There's another historical footnote to this. Shortly after Reid Flair's death, his father attended a launch event for WWE 2K14's release, hosted by the makers of the game and the legendary WWE announcer Jim Ross. Ross moderated a panel of luminaries who chatted about the old days.

Flair dominated the proceedings. He'd had too much to drink and he rambled, moving from road stories to Reid's death. He cried. He related that he'd put his WWE Hall of Fame ring on his son's hand before closing the casket. Ric Flair was so tired, so vulnerable, so heartbroken, so old that it burned. He was as close to being broken as a man could be at the time and he let it out in public, as wrestlers so often do.

For not maintaining control of the proceedings and bringing undue scrutiny to WWE, Jim Ross was fired and Ric Flair temporarily banished.

This was infuriating at the time and it's made all the more so by the exchange between Charlotte and Paige on Raw. The message is muddy, but its cruelty is plain: do not spill your emotions uncontrolled in a WWE setting; they belong to us, just like you do, and we will channel them for our ends. Talk about Reid in the hopes of ratings, but don't you dare do it when you're a little too drunk and a little too sad at one of our events.

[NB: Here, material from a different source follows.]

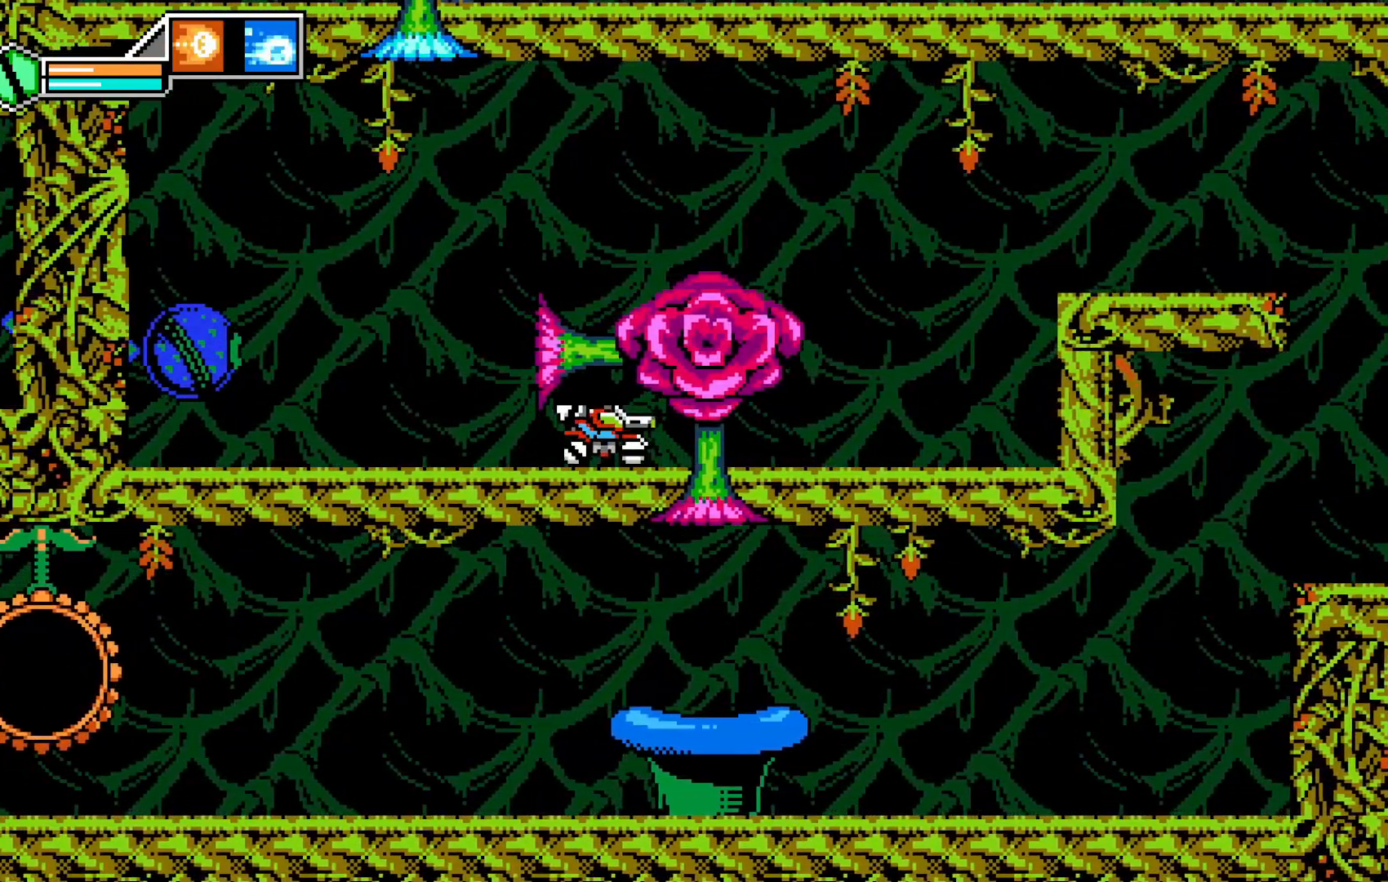
{"buttons": [], "left_stick": "left", "events": [[500, "left_stick", "left"]]}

Monday wasn't about whether you have the stomach for the edgy stuff pro wrestling so often presents, or even really about whether dead men are acceptable fodder for tales of spandex and blood. We're well past the point where the deceased are verboten. Monday was about WWE brass going out of its way to display the opposite of common decency toward people they consider employees and even friends. WWE's antiseptic corporate entertainment brand was shown for what it actually is: an illusion. This is a place still run by carnival barkers and madmen.

It was the kind of night that made you feel what wrestling's critics think you should feel for watching: embarrassed, angry, and wondering if maybe the critics have it right.